FCC moves to close down backdoor weakness in EAS system that may have led to “zombie attack” alert.

As many of our readers have probably heard, a number of broadcast stations in various parts of the country found their EAS systems hacked yesterday. The result: the stations issued EAS alerts about zombie attacks. Since the alerts appear to have utilized (probably through the miracle of Internet accessibility) the stations’ own systems, those alerts sounded for all the world – and could, and should, have been accepted by the public – as the Real Deal (except for the part about the zombies).

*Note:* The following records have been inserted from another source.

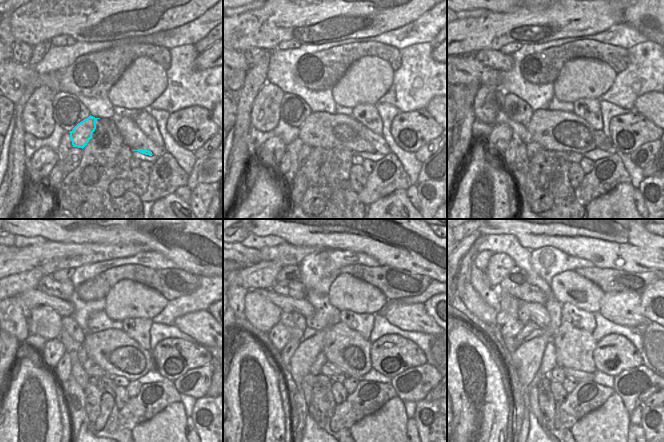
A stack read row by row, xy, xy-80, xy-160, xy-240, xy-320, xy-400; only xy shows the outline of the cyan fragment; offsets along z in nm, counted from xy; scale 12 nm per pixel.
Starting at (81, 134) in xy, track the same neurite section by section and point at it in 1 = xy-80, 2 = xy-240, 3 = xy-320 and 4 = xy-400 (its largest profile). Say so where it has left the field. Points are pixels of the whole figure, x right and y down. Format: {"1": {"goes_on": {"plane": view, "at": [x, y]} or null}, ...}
{"1": {"goes_on": {"plane": "xy-80", "at": [320, 129]}}, "2": {"goes_on": {"plane": "xy-240", "at": [119, 355]}}, "3": {"goes_on": {"plane": "xy-320", "at": [346, 348]}}, "4": {"goes_on": {"plane": "xy-400", "at": [574, 347]}}}

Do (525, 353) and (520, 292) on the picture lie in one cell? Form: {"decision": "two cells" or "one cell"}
{"decision": "two cells"}

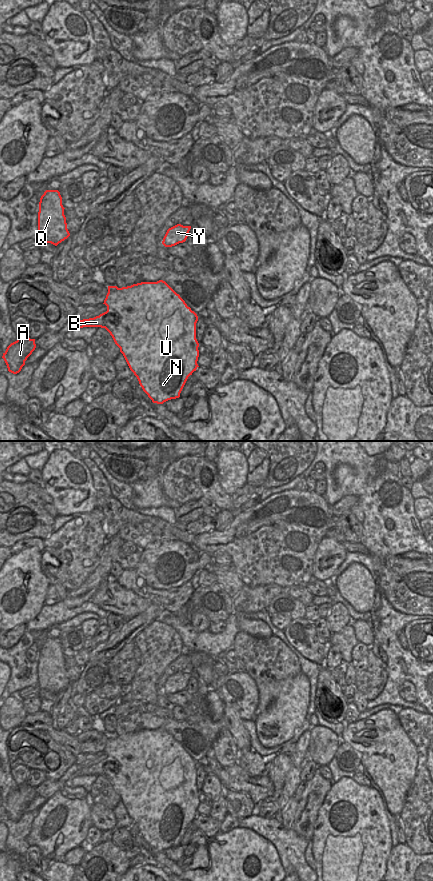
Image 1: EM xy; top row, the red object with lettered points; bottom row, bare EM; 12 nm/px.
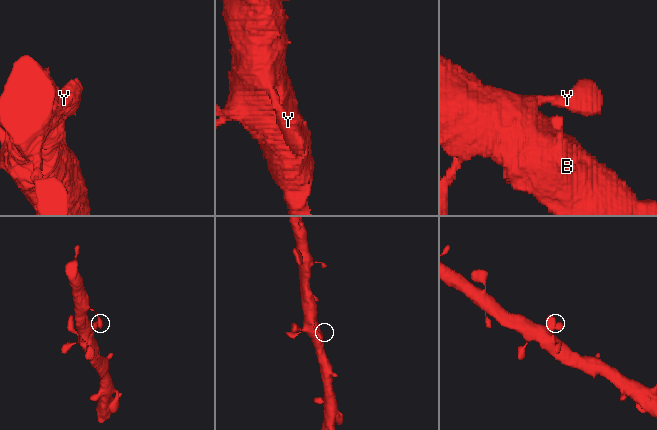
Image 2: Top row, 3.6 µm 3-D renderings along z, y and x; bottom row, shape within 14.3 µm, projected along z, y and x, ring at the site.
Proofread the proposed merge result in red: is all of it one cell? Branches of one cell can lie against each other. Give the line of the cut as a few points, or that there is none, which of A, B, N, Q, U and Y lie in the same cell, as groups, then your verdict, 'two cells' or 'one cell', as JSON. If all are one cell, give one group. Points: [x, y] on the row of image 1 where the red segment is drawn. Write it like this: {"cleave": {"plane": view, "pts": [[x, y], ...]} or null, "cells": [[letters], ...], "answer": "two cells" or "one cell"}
{"cleave": null, "cells": [["A", "B", "N", "Q", "U", "Y"]], "answer": "one cell"}

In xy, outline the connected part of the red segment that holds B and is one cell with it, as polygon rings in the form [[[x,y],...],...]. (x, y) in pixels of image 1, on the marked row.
[[[163,280],[141,282],[122,288],[108,286],[103,304],[107,306],[106,312],[94,318],[79,320],[73,329],[105,328],[153,403],[163,404],[179,398],[188,377],[199,367],[197,314]]]

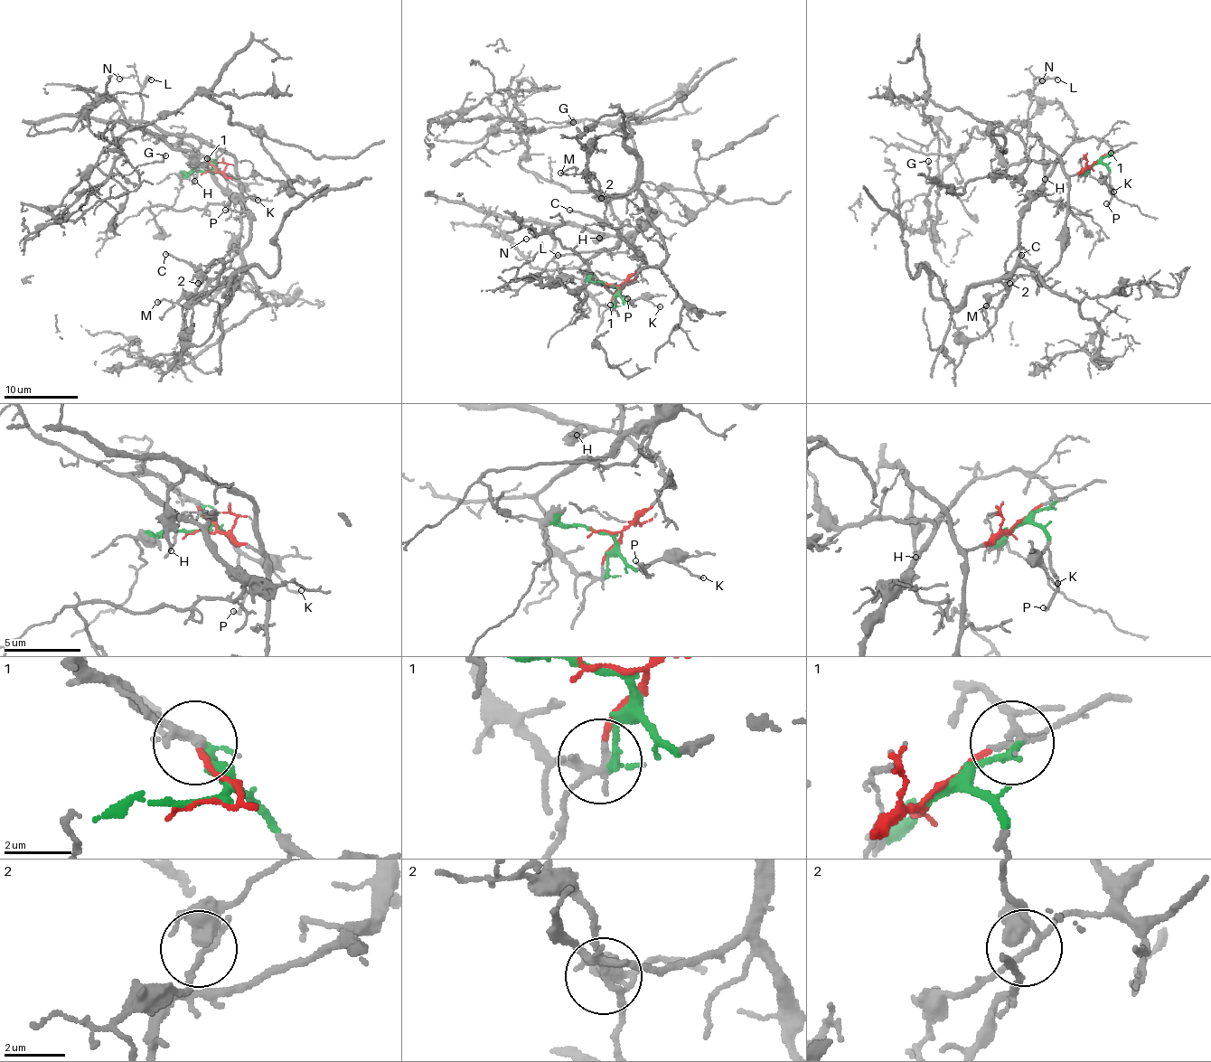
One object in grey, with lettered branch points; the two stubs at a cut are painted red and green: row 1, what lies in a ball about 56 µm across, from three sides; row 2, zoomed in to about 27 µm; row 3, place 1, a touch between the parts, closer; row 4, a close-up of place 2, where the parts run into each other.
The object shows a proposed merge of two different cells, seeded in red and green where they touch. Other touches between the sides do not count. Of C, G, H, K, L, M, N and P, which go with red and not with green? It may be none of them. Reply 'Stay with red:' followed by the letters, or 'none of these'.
Stay with red: C, H, L, M, N

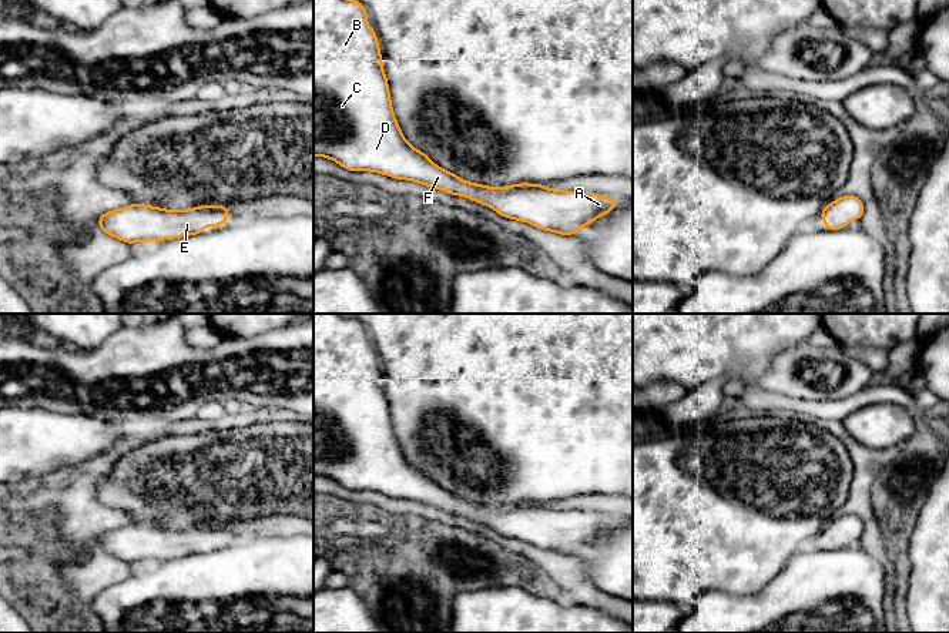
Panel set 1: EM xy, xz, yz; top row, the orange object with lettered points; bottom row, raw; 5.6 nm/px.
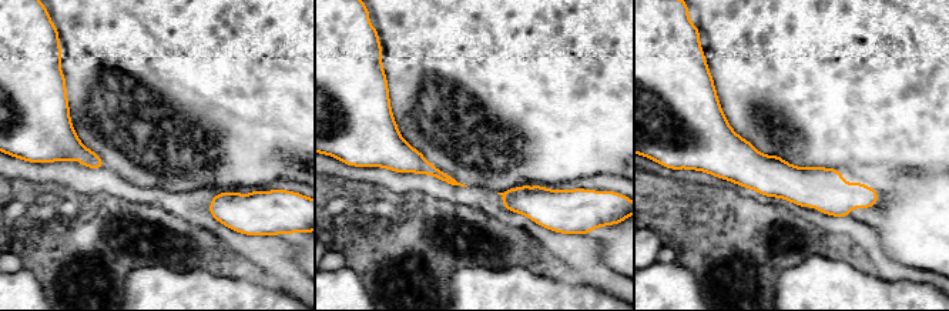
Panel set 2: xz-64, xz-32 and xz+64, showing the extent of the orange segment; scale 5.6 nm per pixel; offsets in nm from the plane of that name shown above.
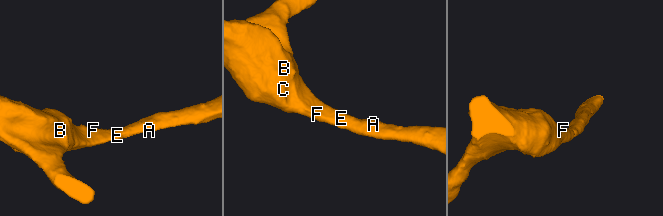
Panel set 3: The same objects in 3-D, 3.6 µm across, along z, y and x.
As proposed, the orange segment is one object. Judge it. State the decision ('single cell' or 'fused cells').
single cell

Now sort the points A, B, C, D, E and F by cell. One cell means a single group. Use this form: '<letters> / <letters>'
A B C D E F

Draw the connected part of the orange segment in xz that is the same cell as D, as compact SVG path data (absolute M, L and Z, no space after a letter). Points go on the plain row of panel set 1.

While this may have amused some, the fact of the matter is that any compromise of the EAS system creates serious risks to the public. It’s not hard to imagine faux alerts with a much more sinister effect.

With that in mind, the FCC has (according to our friends at the NAB) issued the following “Urgent Advisory” outlining “immediate actions to be taken regarding CAP EAS device security”:

All EAS Participants are required to take immediate action to secure their CAP EAS equipment, including resetting passwords, and ensuring CAP EAS equipment is secured behind properly configured firewalls and other defensive measures. 

All CAP EAS equipment manufacturer models are included in this advisory.

All Broadcast and Cable EAS Participants are urged to take the following actions immediately.

  1. EAS Participants must change all passwords on their CAP EAS equipment from default factory settings, including administrator and user accounts. 
  2. EAS Participants are also urged to ensure that their firewalls and other solutions are properly configured and up-to-date.
  3. EAS Participants are further advised to examine their CAP EAS equipment to ensure that no unauthorized alerts or messages have been set (queued) for future transmission.
  4. If you are unable to reset the default passwords on your equipment, you may consider disconnecting your device’s Ethernet connection until those settings have been updated.
  5. EAS Participants that have questions about securing their equipment should consult their equipment manufacturer.

When the Commission refers to “immediate” action, it presumably means “immediate”, like right now, this instant, as soon as possible (if not sooner). Bear in mind that many, if not most, broadcasters will likely be providing coverage of the President’s State of the Union speech this evening. We’re guessing that the FCC is looking to have all the steps outlined above wrapped up before those festivities crank up.

This has been a public service announcement from CommLawBlog.